A recent literature provides new evidence that school resources are important for student outcomes. In this paper, we show that school finance reform-induced increases in student performance are driven by those states that had test-based accountability policies in place at the time. By incentivizing school improvement, accountability systems (such as the federal No Child Left Behind act) may raise the efficiency with which additional school funding gets spent. Our empirical approach leverages the timing of school finance reforms to compare funding impacts on student test scores between states that had accountability in place at the time of the reform with states that did not. The results indicate that finance reforms are three times more productive in low-income school districts when also accompanied by test-based accountability. These findings shed new light on the role of accountability incentives in education production and the mechanisms supporting the effectiveness of school resources.

Beth E. Schueler, Catherine Armstrong Asher, Katherine E. Larned, Sarah Mehrotra, Cynthia Pollard.

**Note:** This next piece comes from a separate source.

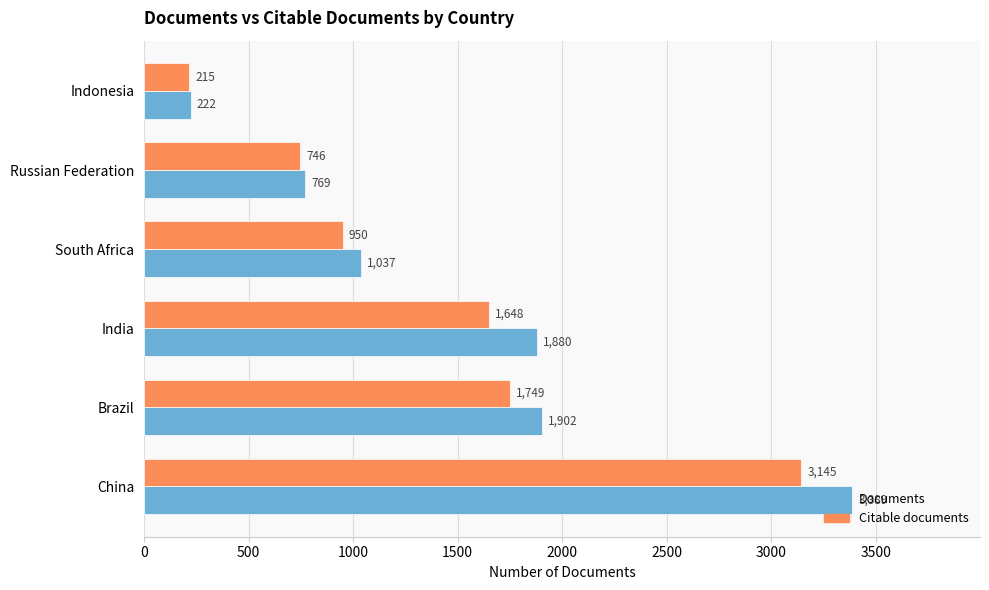

The Citable documents series shows 3145 at China. True or false?

True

The public narrative surrounding efforts to improve low-performing K-12 schools in the U.S. has been notably gloomy. Observers argue that either nothing works or we don’t know what works. At the same time, the federal government is asking localities to implement evidence-based interventions. But what is known empirically about whether school improvement works, how long it takes, which policies are most effective, and which contexts respond best to intervention? We meta-analyze 141 estimates from 67 studies of turnaround policies implemented post-NCLB. On average, these policies have had a moderate positive effect on math but no effect on ELA achievement as measured by high-stakes exams. We find evidence of positive impacts on low-stakes exams in STEM and humanities subjects and no evidence of harm on non-test outcomes. Some elements of reform, namely extended learning time and teacher replacements, predict greater effects. Contexts serving majority-Latinx populations have seen the largest improvements.

David D. Liebowitz.

Teacher evaluation policies seek to improve student outcomes by increasing the effort and skill levels of current and future teachers. Current policy and most prior research treats teacher evaluation as balancing two aims: accountability and skill development. Proper teacher evaluation design has been understood as successfully weighting the accountability and professional growth dimensions of policy and practice. I develop a model of teacher effectiveness that incorporates improvement from evaluation and detail conditions which determine the effectiveness of teacher evaluation for growth and accountability at improving student outcomes. Drawing on empirical evidence from the personnel economics, economics of education and measurement literatures, I simulate the long-term effects of a set of teacher evaluation policies. I find that those that treat evaluation for accountability and evaluation for growth as substitutes outperform policies that treat them as complements. I conclude that optimal teacher evaluation policies would impose accountability on teachers performing below a defined level and above which teachers would be subject to no accountability pressure but would receive intensive instructional supports.